Many people in camp started their active opposition to this issue with the usual officially-sanctioned channels of civic engagement: submissions, writing to politicians, letters to the editor, public displays of banners and placards, court cases and so on. Many have come out the other end of that process with the feeling that those activities are designed to keep them busy while the real work of extracting wealth from communities goes on behind closed doors. When, as now, clear evidence emerges that the mining companies about which we are writing our submissions and letters have such substantial unwarranted influence over the institutions to which we are writing, the last recourse responsible citizens have is direct action.
At this camp, there are farmers, organic and otherwise, housewives, journalists, retirees, translators, students, engineers, paramedics, health professionals, all learning the ropes of direct action. Not just how to lock on, but how to support those locked on, how to interact with police, media and mineworkers, and importantly, the social skills to work effectively in a non-hierarchical consensus-based culture. It’s a lot to think about in this heat, but an incredible thing to experience.
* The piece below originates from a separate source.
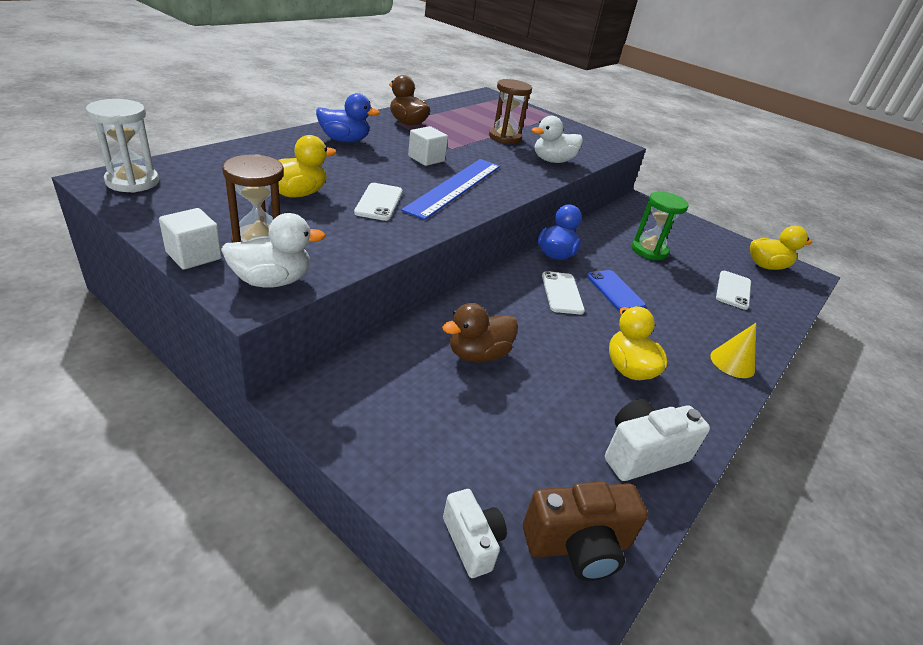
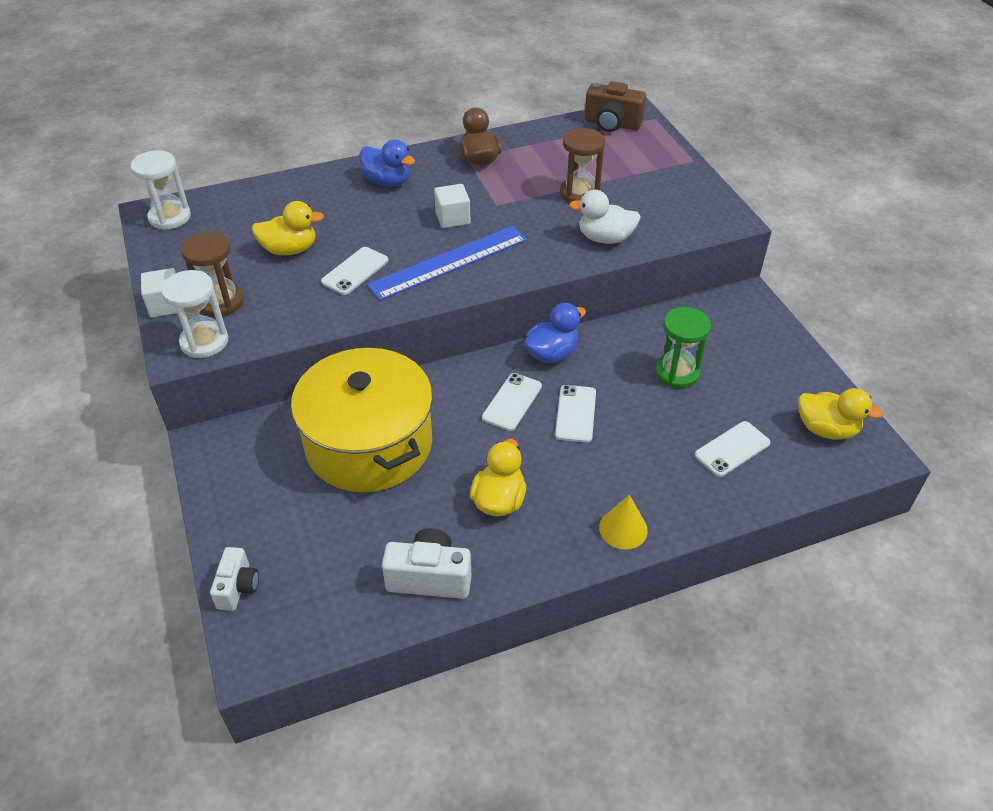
camera: 35 degrees right, 10 degrees up
(272, 281) = (204, 342): white duck -> white hourglass
(478, 354) = (369, 444): brown duck -> yellow pot
(577, 546) = (307, 621): brown camera -> brown camera (612, 124)
(615, 291) = (575, 414): blue phone -> white phone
I’m even getting fond of the security-guard hoon-pasts.
Find out more about the blockade and Leard State Forest.
PS As a footnote to the ongoing saga of the eviction push, on Thursday Jan 23, three brave councillors, Bevan O’Regan and two others, introduced a rescission motion (to overturn the original decision to evict the camp), to be voted on Feb 4. On short notice, the rescission vote was brought forward to yesterday, and was defeated. We’ll see what happens next…
*Whitehaven, another big coal mining company in the area, agreed to give the council over $13.4 million, plus 7.5c per tonne of coal, in return for council development approval. See the conditions-of-approval documents for the Boggabri Coal Project (paragraph 23 and Appendix 3) and the Whitehaven Maules Creek Coal Project (paragraph 17 and Appendix 3).